A large portion of the public – the voting and tax-paying public — are adults who are already set into their own dogmas and biases. So, do you have any ideas on how to reach such people with science outreach efforts?
So, that is the most difficult part — adult, disengaged people. Mainly because the sources of information in their day to day life, for example, newspapers (and these days, internet), are very difficult to change and have no gradation of reliability. I think, if geographical spread is incorporated into public outreach programs, you will start reaching out to these people. Even in a location where 50 families live, out of which one family is scientifically engaged and the rest are disengaged, if you have a program there, some of the members of those disengaged families can come forward, and that’s how you reach them. Even one member per family is a good start. But if you keep on doing science outreach only among science enthusiasts, people who have religiously attended your popular science lectures for the past 10 years, you are not achieving that. You have to put in extra effort to do it in a place where there is no history of past public outreach programs, no history of popular lectures being given, and then you will definitely get some of the people who never got exposed to science gaining that exposure.
In the last few years or decades, have there been any outreach efforts that you admire, which you think can be used as an example for others to emulate, going forward?
So, I definitely admire Arvind Gupta.

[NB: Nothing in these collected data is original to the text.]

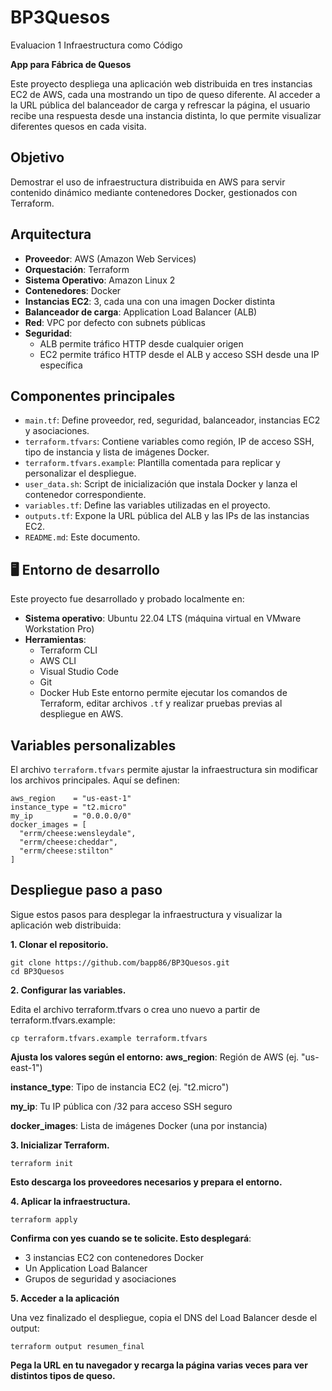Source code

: # BP3Quesos
Evaluacion 1 Infraestructura como Código

**App para Fábrica de Quesos**

Este proyecto despliega una aplicación web distribuida en tres instancias EC2 de AWS, cada una mostrando un tipo de queso diferente. Al acceder a la URL pública del balanceador de carga y refrescar la página, el usuario recibe una respuesta desde una instancia distinta, lo que permite visualizar diferentes quesos en cada visita.

## Objetivo

Demostrar el uso de infraestructura distribuida en AWS para servir contenido dinámico mediante contenedores Docker, gestionados con Terraform.

## Arquitectura

- **Proveedor**: AWS (Amazon Web Services)
- **Orquestación**: Terraform
- **Sistema Operativo**: Amazon Linux 2
- **Contenedores**: Docker
- **Instancias EC2**: 3, cada una con una imagen Docker distinta
- **Balanceador de carga**: Application Load Balancer (ALB)
- **Red**: VPC por defecto con subnets públicas
- **Seguridad**:
  - ALB permite tráfico HTTP desde cualquier origen
  - EC2 permite tráfico HTTP desde el ALB y acceso SSH desde una IP específica

## Componentes principales

- `main.tf`: Define proveedor, red, seguridad, balanceador, instancias EC2 y asociaciones.
- `terraform.tfvars`: Contiene variables como región, IP de acceso SSH, tipo de instancia y lista de imágenes Docker.
- `terraform.tfvars.example`: Plantilla comentada para replicar y personalizar el despliegue.
- `user_data.sh`: Script de inicialización que instala Docker y lanza el contenedor correspondiente.
- `variables.tf`: Define las variables utilizadas en el proyecto.
- `outputs.tf`: Expone la URL pública del ALB y las IPs de las instancias EC2.
- `README.md`: Este documento.

## 🖥️ Entorno de desarrollo

Este proyecto fue desarrollado y probado localmente en:

- **Sistema operativo**: Ubuntu 22.04 LTS (máquina virtual en VMware Workstation Pro)
- **Herramientas**:
  - Terraform CLI
  - AWS CLI
  - Visual Studio Code
  - Git
  - Docker Hub
Este entorno permite ejecutar los comandos de Terraform, editar archivos `.tf` y realizar pruebas previas al despliegue en AWS.


## Variables personalizables

El archivo `terraform.tfvars` permite ajustar la infraestructura sin modificar los archivos principales. Aquí se definen:

```hcl
aws_region    = "us-east-1"
instance_type = "t2.micro"
my_ip         = "0.0.0.0/0"
docker_images = [ 
  "errm/cheese:wensleydale",
  "errm/cheese:cheddar",
  "errm/cheese:stilton"
]
```


## Despliegue paso a paso

Sigue estos pasos para desplegar la infraestructura y visualizar la aplicación web distribuida:

__1. Clonar el repositorio.__
```
git clone https://github.com/bapp86/BP3Quesos.git
cd BP3Quesos
```
__2. Configurar las variables.__

Edita el archivo terraform.tfvars o crea uno nuevo a partir de terraform.tfvars.example:
```
cp terraform.tfvars.example terraform.tfvars
```
__Ajusta los valores según el entorno:__
__aws_region__: Región de AWS (ej. "us-east-1")

__instance_type__: Tipo de instancia EC2 (ej. "t2.micro")

__my_ip__: Tu IP pública con /32 para acceso SSH seguro

__docker_images__: Lista de imágenes Docker (una por instancia)


__3.  Inicializar Terraform.__

```terraform init```  

__Esto descarga los proveedores necesarios y prepara el entorno.__

__4. Aplicar la infraestructura.__

```terraform apply ``` 

__Confirma con yes cuando se te solicite. Esto desplegará__:
- 3 instancias EC2 con contenedores Docker
- Un Application Load Balancer
- Grupos de seguridad y asociaciones
                        

__5. Acceder a la aplicación__

Una vez finalizado el despliegue, copia el DNS del Load Balancer desde el output:

```terraform output resumen_final```


__Pega la URL en tu navegador y recarga la página varias veces para ver distintos tipos de queso.__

He has a very different take on public outreach, doing it in a very different way. He’s not someone standing on a podium and talking about achievements, but instead he is someone who has people making models themselves, finding out how scientific principles and natural laws work. I think that is definitely difficult — you will have thousands of popular lecturers, but it’s very difficult to get a thousand Arvind Guptas. So, when you get at least one Arvind Gupta, you should capitalize on that and make him mentor similar people. Secondly, I am actually very fond of the amateur astronomy programs, which are present all over the country now. You are given a telescope, you are taught how to use that telescope, you are given some idea about what to look at, and then you go out on your own and try to record. I think that’s the best example of placing the scientific method in the hands of people who are not scientists — citizen science programs. In fact, there are many avenues where you can actually engage citizens, for example, conservation biology. People have been doing it all over the world. We should come up with these kinds of ideas. When you give a ninth-standard student the job of counting sparrows in his locality, and he finds after one year that indeed the number of sparrows is going down, he will try to find out why. This kind of awareness is different.
So, you are hopeful for the future?
Yes, definitely. We should have a positive outlook on this.